[rescue] OpenBSD

Christian J Hedemark chris at yonderway.com
Sat Jan 26 23:04:19 CST 2002


Patrick Giagnocavo said:
> Yes, I tend to buy PCs myself - but they get loaded with OpenBSD.

Amen.

Although I usually run on "rescued" hardware.  Yeah there are a couple of
machines I put together from new parts but the rest is discarded scrap that
even the public schools didn't want anymore.

I just set one of them up tonight as a matter of fact for my father in law.
It's now serving the following functions for his home:

* Firewall
* NAT
* DHCP Server
* DNS server
* transparent http proxy
* WINS server (he is mostly running various flavors of Windoze over there)
* Windoze file server (Samba)
* Banner ad stripper

I haven't quite figured out tranparent ftp proxying.  The OpenBSD FAQ is
wrong on how to do this.  Recent threads on misc at openbsd.org seem to suggest
it has been fixed in -current but I've never done that sort of upgrade
before, the docs aren't too clear on how to do it, and I'm not going to do
it for the first time on someone else's computer (especially not one that I
have to support!).

The web access hauls ass now.  Lots of latency has been stripped, due in
part to the nearby DNS server that isn't being overused like the one Road
Runner has provided.  Stripping the banner ads also helped a lot.  How many
times do you sit there waiting for a banner ad to download before the rest
of the page will finish rendering?  While actual throughput hasn't really
improved much, stripping the latency can make things more enjoyable for a
web surfer than a little more bandwidth will.

Not bad for a Pentium 133 with 32MB RAM (up from 16MB, mostly to improve
Squid performance).

This has been configured as a stateful firewall so if you nmap it from
outside it is totally stealth.

I am so in love with OpenBSD.  I'm trying to find about a half a day of
consecutive free time to install in on my Sun Ultra 5, which I've dug up a
16.8GB drive for.  I hear it should run really well on this hardware.
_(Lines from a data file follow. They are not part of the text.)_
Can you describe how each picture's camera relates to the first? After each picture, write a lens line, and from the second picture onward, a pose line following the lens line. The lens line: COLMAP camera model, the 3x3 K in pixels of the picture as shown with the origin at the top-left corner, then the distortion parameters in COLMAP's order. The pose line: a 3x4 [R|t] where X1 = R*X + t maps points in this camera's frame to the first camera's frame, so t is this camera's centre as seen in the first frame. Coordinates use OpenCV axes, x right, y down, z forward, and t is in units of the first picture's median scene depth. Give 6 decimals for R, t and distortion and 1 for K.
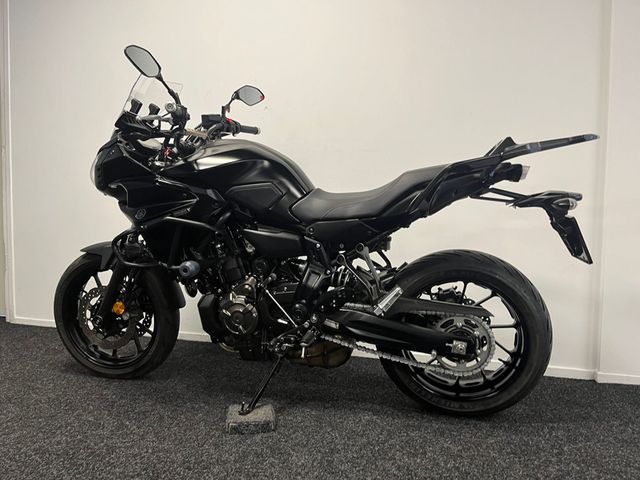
lens RADIAL K [[488.1, 0, 321.3], [0, 488.1, 236.4], [0, 0, 1]] dist [0.054592, -0.052522]
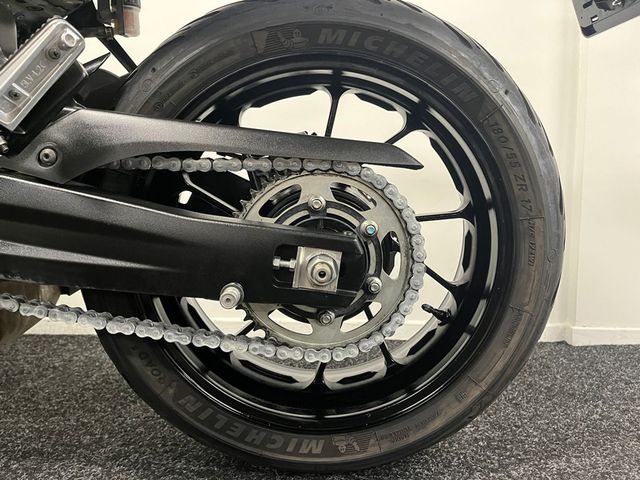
lens RADIAL K [[488.1, 0, 318.7], [0, 488.1, 236.1], [0, 0, 1]] dist [0.054592, -0.052522]
pose [[0.970793, -0.030992, 0.237910, 0.196848], [0.023246, 0.999107, 0.035294, 0.181556], [-0.238791, -0.028733, 0.970646, 0.661853]]
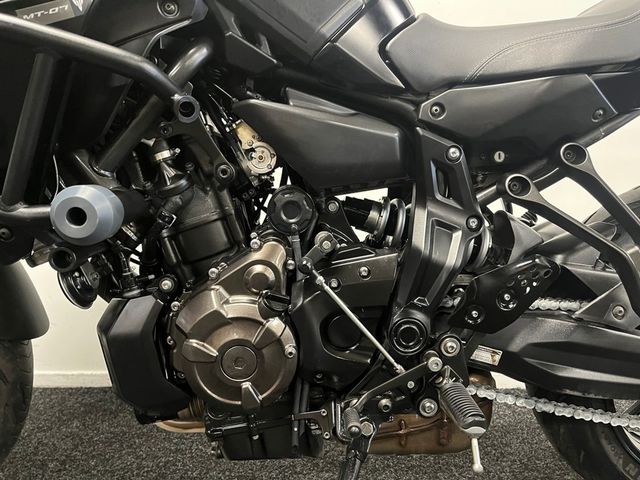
lens RADIAL K [[488.1, 0, 321.6], [0, 488.1, 248.9], [0, 0, 1]] dist [0.054592, -0.052522]
pose [[0.953967, -0.029568, 0.298452, -0.216877], [0.012445, 0.998174, 0.059110, 0.068338], [-0.299654, -0.052674, 0.952593, 0.659334]]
Also have OpenBSD running now for one of my clients.  I am on a mission to
replace his NT servers, which is basically what he hired me to do.  WINS,
DNS, DHCP, and some other services are already done.  All of this is running
on a single Pentium II 233MHz box for over 100 users.  When I am done a
second host will be set up as a hot failover box for the first.  Once the NT
servers are replaced, I'll recycle the hardware they ran on to run XDMCP.
Apparently they have a store room of old Pentiums and Pentium II's, and even
an ALR four-way Pentium Pro box.  Those old machines are going to become
OpenBSD boxes with X, basically acting as X Terminals for the old Windows NT
servers (which will probably run Linux).

I know some folks here are too into the politics of NetBSD vs. OpenBSD and
can't open their eyes to see the new directions that OpenBSD is pushing in
on their own.  But if you've got an old POS that recent Linux distros won't
work on anymore, give OpenBSD a try.  I've confirmed version 3.0 (the latest
release) to install and run on a 486/66MHz with 12MB RAM and 220MB hard
disk.  Give yourself about one gig of hard disk and 32 or more megs of RAM
if you want to go all out with X Windows and such.